Sir Richard Branson, founder of the Virgin Group that includes Virgin Atlantic Airways, announced that he will start a U.S. airline to compete in the discount arena by the first half of 2004. U.S. law restricts foreign ownership of domestic airlines to no more than 49%, so Branson will need a U.S. partner.

Virgin runs discount airlines in Australia and Europe and flies to a number of far-flung cities from London's Gatwick airport. Recently rebuffed in its effort to keep the Concorde service alive, Virgin has introduced the Upper Class Suite to attract passengers with the money to have flown the supersonic transport. The Suite will have leather seats that recline to flat beds -- attractive for long-haul flights.

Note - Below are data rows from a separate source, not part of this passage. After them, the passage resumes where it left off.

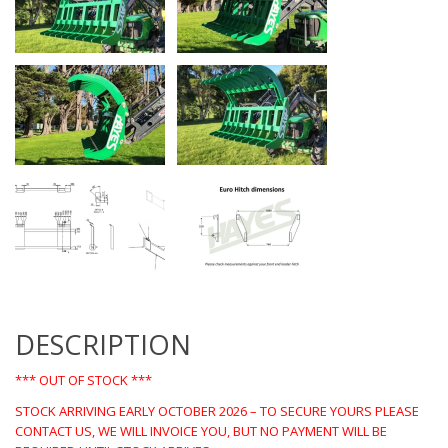
DESCRIPTION
*** OUT OF STOCK ***
STOCK ARRIVING EARLY OCTOBER 2026 – TO SECURE YOURS PLEASE
CONTACT US, WE WILL INVOICE YOU, BUT NO PAYMENT WILL BE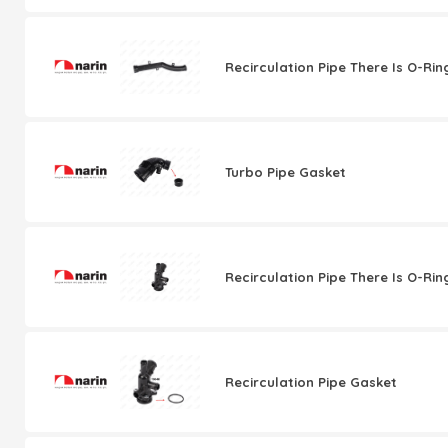
Recirculation Pipe There Is O-Rin
Turbo Pipe Gasket
Recirculation Pipe There Is O-Rin
Recirculation Pipe Gasket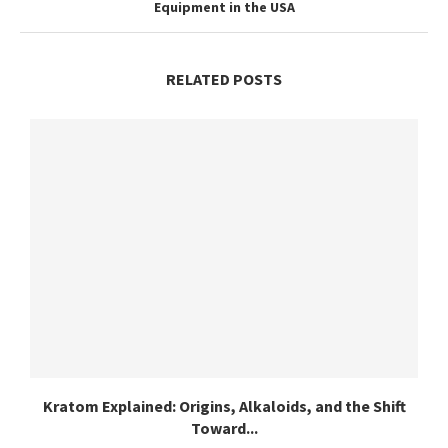
Equipment in the USA
RELATED POSTS
Kratom Explained: Origins, Alkaloids, and the Shift
Toward...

U.S. discount airlines have come and gone (remember People's Distress, I mean Express?), but more so since Alfred Kahn and the Carter administration began to deregulate U.S. air travel. Each entrant finds a bright, committed staff eager to start a new enterprise and wear shorts (which I am wearing right now at my desk at Fool HQ), often with significant stock ownership to compensate for lower wages than the majors are paying. They frequently start in low-interest-rate (and therefore cheaper plane financing), low-fuel-price, and lower-wage-environments.

But sooner or later these advantages change or even disappear. News reports reveal that Southwest employees are increasingly restless, dissatisfied with a languishing stock that makes higher wages preferable. Any increase in personnel costs, along with negative swings in financing or fuel costs, and an airline is back in the plain old life cycle of the industry that weighs down and bankrupts carriers during inevitable slowdowns.

However, between an airline's birth and death, investors may profit. Southwest has created a lot of wealth for long-term shareholders, and others such as JetBlue may yet as well. Whitney Tilson has showcased the very positive aspects of its business today (and you can share your opinion on our JetBlue discussion board). And even the majors' stocks can be cyclical economic bets for those with the expertise and risk tolerance.

For my part, last fall I made the case for shorting JetBlue before it dropped 30%. It has since rebounded. But I'll stick with the advice of Warren Buffett, who after his own bad experience investing in airlines reportedly told a group of business students that "I now have this 800 [telephone] number, and if I ever get the urge to buy an airline stock I dial this number. And I say my name is Warren, and I'm an 'air-o-holic,' and then this guy talks me down on the other end [of the line]."

And with Virgin en route, that may just be the ticket.